----- Exercise data -----
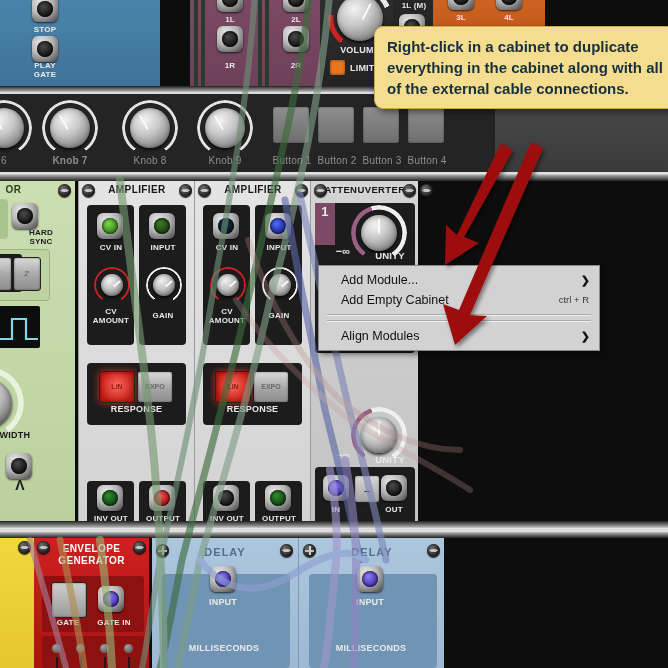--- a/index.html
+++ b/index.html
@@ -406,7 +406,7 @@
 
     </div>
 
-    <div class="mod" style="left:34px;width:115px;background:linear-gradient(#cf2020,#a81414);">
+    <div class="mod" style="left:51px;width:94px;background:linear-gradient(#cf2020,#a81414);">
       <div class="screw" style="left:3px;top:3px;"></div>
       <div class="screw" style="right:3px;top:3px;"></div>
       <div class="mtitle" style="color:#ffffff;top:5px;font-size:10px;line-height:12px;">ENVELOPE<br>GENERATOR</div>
-----
Your answer must be the full set of entries, set down exactly and without pictures.

--- a/index.html
+++ b/index.html
@@ -406,7 +406,7 @@
 
     </div>
 
-    <div class="mod" style="left:34px;width:115px;background:linear-gradient(#cf2020,#a81414);">
+    <div class="mod" style="left:51px;width:94px;background:linear-gradient(#cf2020,#a81414);">
       <div class="screw" style="left:3px;top:3px;"></div>
       <div class="screw" style="right:3px;top:3px;"></div>
       <div class="mtitle" style="color:#ffffff;top:5px;font-size:10px;line-height:12px;">ENVELOPE<br>GENERATOR</div>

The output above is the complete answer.